December 13, 2019

Does Impeachment Matter to Markets?

By Michael McKeown, CFA, CPA - Chief Investment Officer

Does Impeachment Matter to Markets?

Over the last few decades, investors translated political headlines into market forecasts.  This was rarely a profitable knee-jerk reaction. Does it make sense to do the same with impeachment?

Most political strategists believe that the House will impeach President Trump and the Senate will not.

We thought it would be interesting to look back at how the market performed prior to and after past impeachment inquiries to see if any pattern emerged.  Since there were only two prior instances in the last 50 years, the sample size is admittedly small.

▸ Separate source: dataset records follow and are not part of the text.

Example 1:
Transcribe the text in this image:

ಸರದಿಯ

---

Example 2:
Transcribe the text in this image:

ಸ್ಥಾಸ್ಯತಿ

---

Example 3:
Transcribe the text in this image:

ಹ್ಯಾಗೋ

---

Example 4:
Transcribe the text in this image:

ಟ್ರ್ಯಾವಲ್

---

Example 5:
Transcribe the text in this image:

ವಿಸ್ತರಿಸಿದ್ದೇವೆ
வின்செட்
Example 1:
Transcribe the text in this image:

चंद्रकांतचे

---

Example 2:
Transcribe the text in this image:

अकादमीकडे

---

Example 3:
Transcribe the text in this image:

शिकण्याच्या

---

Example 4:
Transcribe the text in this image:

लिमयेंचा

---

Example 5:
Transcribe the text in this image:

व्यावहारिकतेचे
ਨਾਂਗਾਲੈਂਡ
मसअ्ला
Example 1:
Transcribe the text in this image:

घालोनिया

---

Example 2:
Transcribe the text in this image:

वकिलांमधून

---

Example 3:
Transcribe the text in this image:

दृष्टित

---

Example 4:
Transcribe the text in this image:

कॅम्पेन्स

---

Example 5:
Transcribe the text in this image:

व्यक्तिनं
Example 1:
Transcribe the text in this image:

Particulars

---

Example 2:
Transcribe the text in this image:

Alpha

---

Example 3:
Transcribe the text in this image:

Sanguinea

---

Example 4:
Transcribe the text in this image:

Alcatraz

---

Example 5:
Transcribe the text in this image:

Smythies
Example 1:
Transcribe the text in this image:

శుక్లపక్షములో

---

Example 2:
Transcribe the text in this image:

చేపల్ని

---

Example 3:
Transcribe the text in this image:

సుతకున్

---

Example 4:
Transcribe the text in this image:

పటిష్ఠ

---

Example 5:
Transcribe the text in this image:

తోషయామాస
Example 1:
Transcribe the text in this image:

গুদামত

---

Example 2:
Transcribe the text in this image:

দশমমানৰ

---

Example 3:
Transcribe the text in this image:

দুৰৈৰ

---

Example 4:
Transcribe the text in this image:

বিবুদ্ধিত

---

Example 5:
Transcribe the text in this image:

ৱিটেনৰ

The impeachment inquiry for President Nixon began on February 6, 1974. The date of October 8, 1998 was the beginning of the inquiry of President Clinton.  In each case, the market  fell 20% in the three months prior to the inquiry. However, the stock market drifted higher until September 24th of 2019, which was three months prior to the inquiry into President Trump.

In 1974, the stock market declined 50% from the peak to trough.  A year after the inquiry began, it was down 16%.  This was in the midst of war in the Mideast, oil prices quadrupling, and the annual inflation rate hitting 12%. 

In the late summer of 1998, the stock market fell during the Asian currency crisis and failure of the gigantic hedge fund, Long-Term Capital Management.  It took a bailout of the fund by both Wall Street and the Fed to stabilize markets in the fall of that year.  Stocks would go on to rally nearly 40% over the next twelve months as the Tech Bubble reached its apex.

The market continues to drift higher in 2019 as the recession worries abated and the Fed lowered interest rates in the back half of the year.  The labor market continues to improve while corporate profits have been steady.  Surveys show that consumers and businesses are concerned about a slowdown in the economy, which already occurred outside of the U.S.

The fundamentals of the economy, corporations, and the consumer play a more important role in how the market moves than politics. With the two prior instances of impeachment resulting in wildly different market results, it is tough to draw a conclusion on the direction for today’s market.  Our key takeaway is that mixing politics and market forecasts is a tough way to make money.